Dermatitis herpetiformis is an autoimmune, blistering, cutaneous condition linked to celiac disease. Despite its name, this condition is not associated with herpes. Although a gluten-free diet is the first-line treatment for dermatitis herpetiformis, sometimes diet modification is not enough or not an option for patients. Dapsone is the only FDA-approved drug used in the treatment of dermatitis herpetiformis. The mechanism of action of Dapsone in dermatitis herpetiformis is related to its effects on neutrophil function and recruitment. Patients typically respond well to Dapsone, typically with pruritis improving in 1-2 days and blisters improving within 1 week.
Dapsone’s metabolite, hydroxylamine, can cause increased oxidative stress in the body. Increased oxidative stress precipitates hemolytic anemia in individuals with G6PD deficiency. Glucose 6 phosphate dehydrogenase deficiency is an X-linked recessive disorder characterized by a deficiency of the enzyme glucose 6 phosphate dehydrogenase (G6PD). This enzyme is involved in the pentose phosphate pathway and supplies reducing substances by converting NADP to NADPH. This NADPH is used by glutathione reductase to maintain levels of glutathione in cells, which helps protect red blood cells against oxidative damage caused by free radicals and peroxides.

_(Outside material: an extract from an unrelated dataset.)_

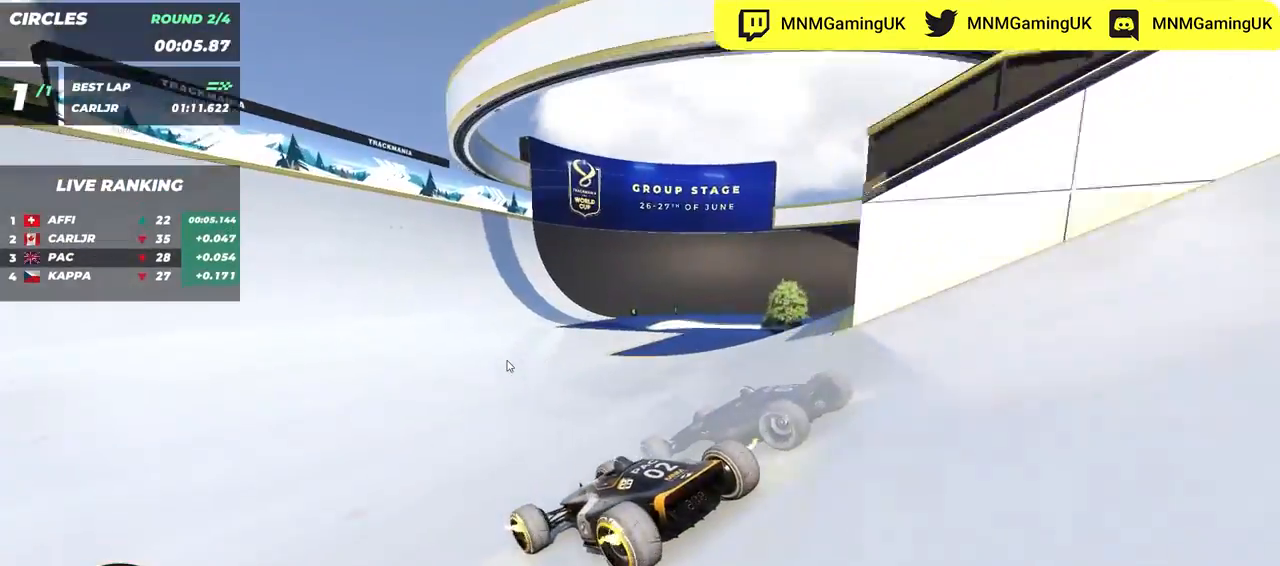
{"keys": ["right", "up"], "events": [[300, "right", "down"]]}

Methemoglobin is a variant of hemoglobin with decreased ability to bind oxygen (causes a leftward shift in the oxygen dissociation curve). It is formed when ferrous irons (Fe2+) within the heme moiety are oxidized to ferric irons (Fe3+). Methemoglobinemia occurs when the concentration of methemoglobin increases from physiologic levels. This increase can severely limit oxygen delivery to tissues and can be life-threatening. Dapsone is metabolized into potent oxidants, such as hydroxylamine. Oxidants are responsible for Dapsone’s hematologic effects, namely hemolytic anemia and methemoglobinemia. Dapsone is the medication that most commonly causes methemoglobinemia. Other offending drugs include local anesthetics such as lidocaine and benzocaine.
Agranulocytosis is a condition in which the absolute neutrophil count is extremely low. Rarely, Dapsone can cause agranulocytosis in patients. There are several proposed mechanisms for this. Most implicate hydroxylamine, a metabolite of Dapsone and potent oxidant, and involve either bone marrow suppression or direct action on neutrophils and their maturation. Regardless, agranulocytosis is a documented side effect of Dapsone to be aware of. Other drugs that can cause agranulocytosis include clozapine, anti-thyroid agents, and sulfonamides.

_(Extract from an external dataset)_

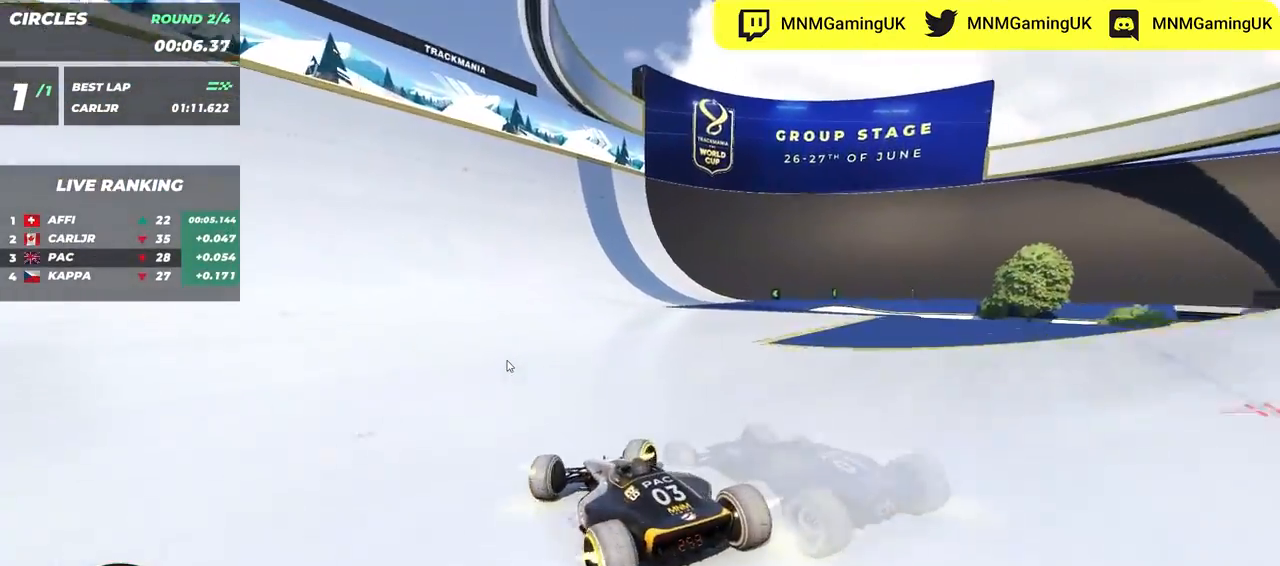
{"keys": ["up"], "events": [[133, "right", "up"]]}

Peripheral neuropathy is a rare complication of oral dapsone therapy. Motor loss is predominant. The mechanism of this adverse effect is still under debate. The most popular theory suggests direct neurotoxicity, as Dapsone can concentrate in neural tissue. The onset of peripheral neuropathy after initiation of oral dapsone therapy is variable. Additionally, the dose of Dapsone that results in peripheral neuropathy is variable. If muscle weakness is reported, Dapsone should be stopped immediately. Recovery upon withdrawal of Dapsone is variable, and there is a potential for long-term persistence.